The measures would follow those implemented by the European Union and are aimed at protecting Australian manufacturing businesses competing against corporations with less onerous emissions reduction goals.
“The decarbonisation task is most acute for large industrial facilities, frequently in hard-to-abate sectors and subject to competition in international markets,” Mr. Bowen told the Australian Business Economists forum in Sydney on Aug. 15.
He said now that Australia had a framework for businesses to cut emissions, it was time to examine how to prevent “international carbon leakage risks.”
“We know of the potential for production to shift from countries with more ambitious emissions reduction policies to those with lower emission reduction policies, and potentially resulting in increased global emissions,” he said.
“Carbon leakage undermines national and international climate action and has long been a key consideration in the development of climate policy across the world.”
Following the EU
Mr.
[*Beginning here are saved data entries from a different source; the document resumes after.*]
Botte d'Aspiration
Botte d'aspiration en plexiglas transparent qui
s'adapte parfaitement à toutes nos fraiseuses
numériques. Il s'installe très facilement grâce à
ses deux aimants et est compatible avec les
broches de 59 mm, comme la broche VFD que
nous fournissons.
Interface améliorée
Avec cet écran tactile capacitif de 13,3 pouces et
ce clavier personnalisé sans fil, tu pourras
Bowen pointed to the European Union’s decision to impose a “carbon border adjustment mechanism” from 2026 that will compel importers to purchase “certificates equivalent to the carbon price of their emissions trading scheme.”The EU’s system targets cement, iron and steel, aluminium, fertiliser, and electricity.
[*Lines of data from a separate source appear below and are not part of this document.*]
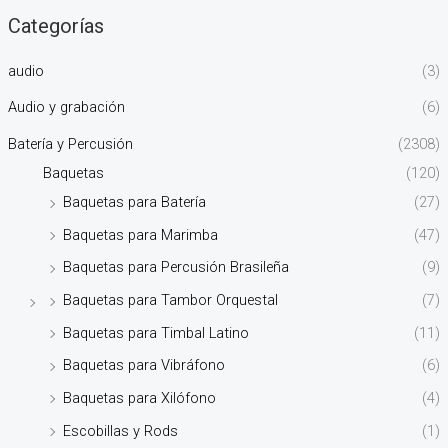
Categorías
audio
(3)
Audio y grabación
(6)
Batería y Percusión
(2308)
Baquetas
(120)
Baquetas para Batería
(27)
Baquetas para Marimba
(47)
Baquetas para Percusión Brasileña
(9)
Baquetas para Tambor Orquestal
(7)
Baquetas para Timbal Latino
(11)
Baquetas para Vibráfono
(6)
Baquetas para Xilófono
(4)
Escobillas y Rods
(1)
The climate minister said his department would work with academics to assess the current carbon leak situation, develop policy, and assess the feasibility of an “Australian Carbon Border Adjustment Mechanism” on steel and cement.
The move was panned by opposition climate spokesman Ted O'Brien who said it would make Australian industry uncompetitive.
“By forcing up the price of cheaper imported products, Labor will continue to put upward pressure on inflation and interest rates and it will be everyday Australians who pay the price,” Mr. O'Brien said, in comments obtained by AAP.
Business Group Backs Tariffs
Yet the move has received support from the national employer association, the Australian Industry Group.“The global transition to net zero is clearly underway, but different economies are moving at different paces and using varied mixes of sticks and carrots to get there. Every nation is keen to ensure that emissions and industry don’t simply leak from one region to another based on uneven policies rather than economic advantage.”
Political and business leaders have been criticised for simply “outsourcing” their emissions to other countries, while proclaiming their own progress towards net-zero.
“Manufacturing in the U.S. has also hollowed out while over the last decade, while the EU has become a net importer of emissions-intensive steel,” he added. “Does this mean that the UK, the U.S., and EU economies have stopped using emissions-intensive goods? Not at all.”